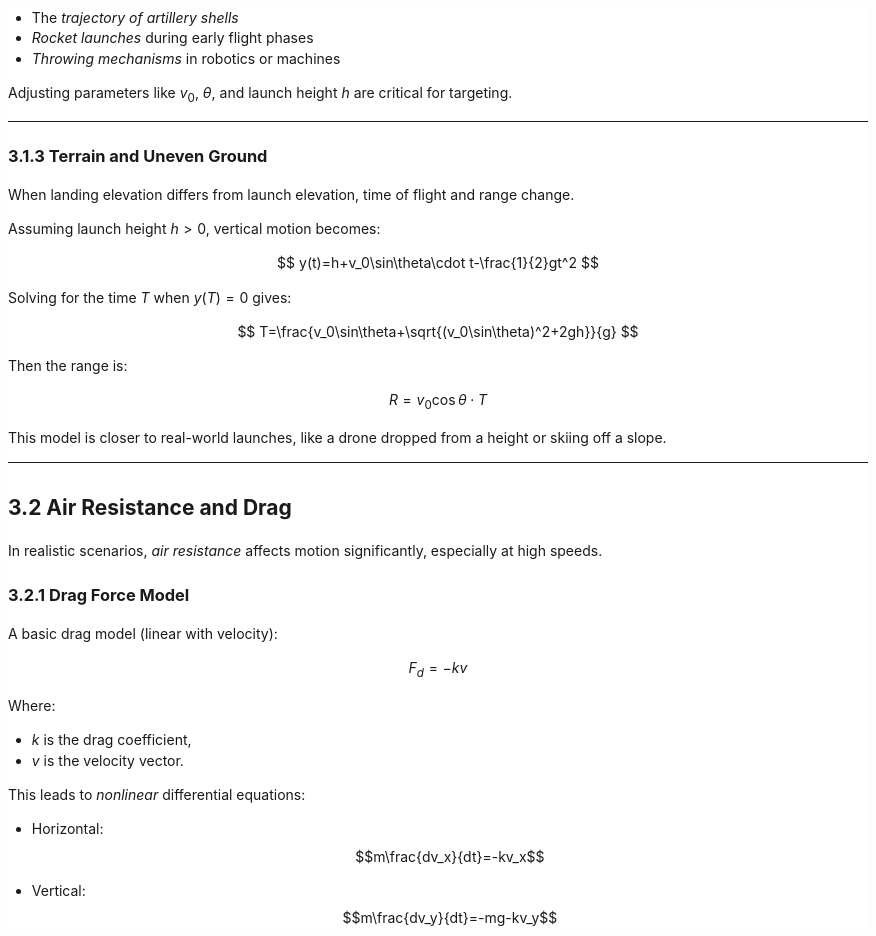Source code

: - The *trajectory of artillery shells*
- *Rocket launches* during early flight phases
- *Throwing mechanisms* in robotics or machines

Adjusting parameters like $v_0$, $\theta$, and launch height $h$ are critical for targeting.

---

### 3.1.3 Terrain and Uneven Ground

When landing elevation differs from launch elevation, time of flight and range change.

Assuming launch height $h>0$, vertical motion becomes:

$$
y(t)=h+v_0\sin\theta\cdot t-\frac{1}{2}gt^2
$$

Solving for the time $T$ when $y(T)=0$ gives:

$$
T=\frac{v_0\sin\theta+\sqrt{(v_0\sin\theta)^2+2gh}}{g}
$$

Then the range is:

$$
R=v_0\cos\theta\cdot T
$$

This model is closer to real-world launches, like a drone dropped from a height or skiing off a slope.

---

## 3.2 Air Resistance and Drag

In realistic scenarios, *air resistance* affects motion significantly, especially at high speeds.

### 3.2.1 Drag Force Model

A basic drag model (linear with velocity):

$$
F_d=-kv
$$

Where:

- $k$ is the drag coefficient,
- $v$ is the velocity vector.

This leads to *nonlinear* differential equations:

- Horizontal:  
  $$m\frac{dv_x}{dt}=-kv_x$$

- Vertical:  
  $$m\frac{dv_y}{dt}=-mg-kv_y$$
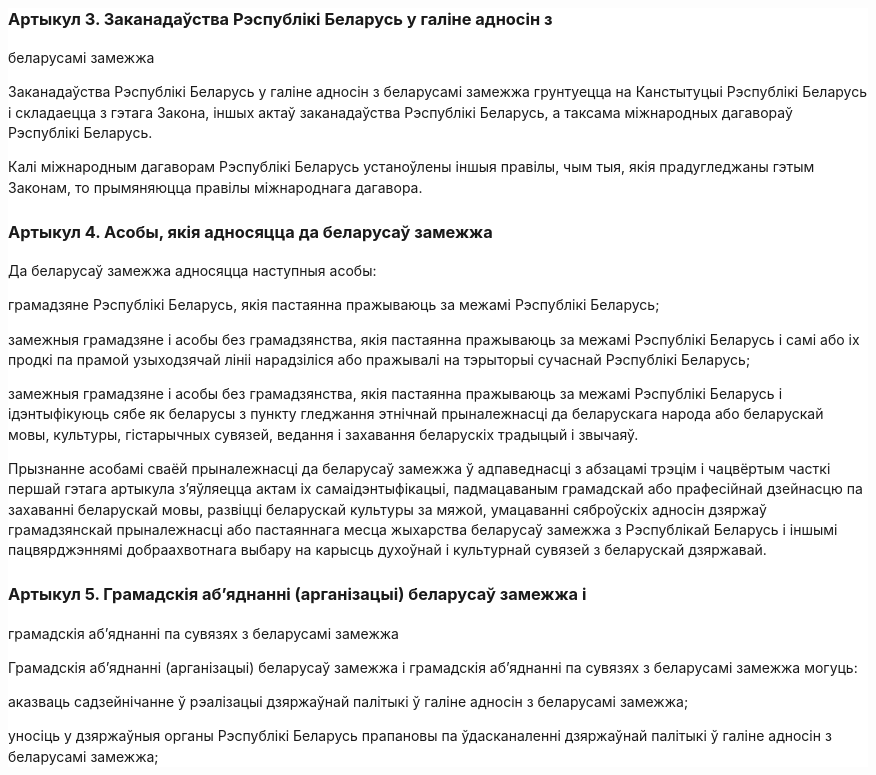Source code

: ### Артыкул 3. Заканадаўства Рэспублікі Беларусь у галіне адносін з
беларусамі замежжа

Заканадаўства Рэспублікі Беларусь у галіне адносін з беларусамі замежжа
грунтуецца на Канстытуцыі Рэспублікі Беларусь і складаецца з гэтага
Закона, іншых актаў заканадаўства Рэспублікі Беларусь, а таксама
міжнародных дагавораў Рэспублікі Беларусь.

Калі міжнародным дагаворам Рэспублікі Беларусь устаноўлены іншыя
правілы, чым тыя, якія прадугледжаны гэтым Законам, то
прымяняюцца правілы міжнароднага дагавора.

### Артыкул 4. Асобы, якія адносяцца да беларусаў замежжа

Да беларусаў замежжа адносяцца наступныя асобы:

грамадзяне Рэспублікі Беларусь, якія пастаянна пражываюць за межамі
Рэспублікі Беларусь;

замежныя грамадзяне і асобы без грамадзянства, якія пастаянна пражываюць
за межамі Рэспублікі Беларусь і самі або іх продкі па прамой узыходзячай
лініі нарадзіліся або пражывалі на тэрыторыі сучаснай Рэспублікі
Беларусь;

замежныя грамадзяне і асобы без грамадзянства, якія пастаянна пражываюць
за межамі Рэспублікі Беларусь і ідэнтыфікуюць сябе як беларусы з пункту
гледжання этнічнай прыналежнасці да беларускага народа або беларускай
мовы, культуры, гістарычных сувязей, ведання і захавання беларускіх
традыцый і звычаяў.

Прызнанне асобамі сваёй прыналежнасці да беларусаў замежжа ў
адпаведнасці з абзацамі трэцім і чацвёртым часткі першай
гэтага артыкула з’яўляецца актам іх самаідэнтыфікацыі, падмацаваным
грамадскай або прафесійнай дзейнасцю па захаванні беларускай мовы,
развіцці беларускай культуры за мяжой, умацаванні сяброўскіх
адносін дзяржаў грамадзянскай прыналежнасці або пастаяннага месца
жыхарства беларусаў замежжа з Рэспублікай Беларусь і іншымі
пацвярджэннямі добраахвотнага выбару на карысць духоўнай і
культурнай сувязей з беларускай дзяржавай.

### Артыкул 5. Грамадскія аб’яднанні (арганізацыі) беларусаў замежжа і
грамадскія аб’яднанні па сувязях з беларусамі замежжа

Грамадскія аб’яднанні (арганізацыі) беларусаў замежжа і грамадскія
аб’яднанні па сувязях з беларусамі замежжа могуць:

аказваць садзейнічанне ў рэалізацыі дзяржаўнай палітыкі ў галіне адносін
з беларусамі замежжа;

уносіць у дзяржаўныя органы Рэспублікі Беларусь прапановы па
ўдасканаленні дзяржаўнай палітыкі ў галіне адносін з
беларусамі замежжа;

> [WHAT NEEDS TO BE DONE]
Quote the rows above word for word, starting with the line that contains "### 3.1.3 Terrain and Uneven Ground" and going on through the line that contains "Да беларусаў замежжа адносяцца". Leave the pictures out of your answer.

> [EXERCISE RESPONSE]
### 3.1.3 Terrain and Uneven Ground

When landing elevation differs from launch elevation, time of flight and range change.

Assuming launch height $h>0$, vertical motion becomes:

$$
y(t)=h+v_0\sin\theta\cdot t-\frac{1}{2}gt^2
$$

Solving for the time $T$ when $y(T)=0$ gives:

$$
T=\frac{v_0\sin\theta+\sqrt{(v_0\sin\theta)^2+2gh}}{g}
$$

Then the range is:

$$
R=v_0\cos\theta\cdot T
$$

This model is closer to real-world launches, like a drone dropped from a height or skiing off a slope.

---

## 3.2 Air Resistance and Drag

In realistic scenarios, *air resistance* affects motion significantly, especially at high speeds.

### 3.2.1 Drag Force Model

A basic drag model (linear with velocity):

$$
F_d=-kv
$$

Where:

- $k$ is the drag coefficient,
- $v$ is the velocity vector.

This leads to *nonlinear* differential equations:

- Horizontal:  
  $$m\frac{dv_x}{dt}=-kv_x$$

- Vertical:  
  $$m\frac{dv_y}{dt}=-mg-kv_y$$
Source code

: ### Артыкул 3. Заканадаўства Рэспублікі Беларусь у галіне адносін з
беларусамі замежжа

Заканадаўства Рэспублікі Беларусь у галіне адносін з беларусамі замежжа
грунтуецца на Канстытуцыі Рэспублікі Беларусь і складаецца з гэтага
Закона, іншых актаў заканадаўства Рэспублікі Беларусь, а таксама
міжнародных дагавораў Рэспублікі Беларусь.

Калі міжнародным дагаворам Рэспублікі Беларусь устаноўлены іншыя
правілы, чым тыя, якія прадугледжаны гэтым Законам, то
прымяняюцца правілы міжнароднага дагавора.

### Артыкул 4. Асобы, якія адносяцца да беларусаў замежжа

Да беларусаў замежжа адносяцца наступныя асобы:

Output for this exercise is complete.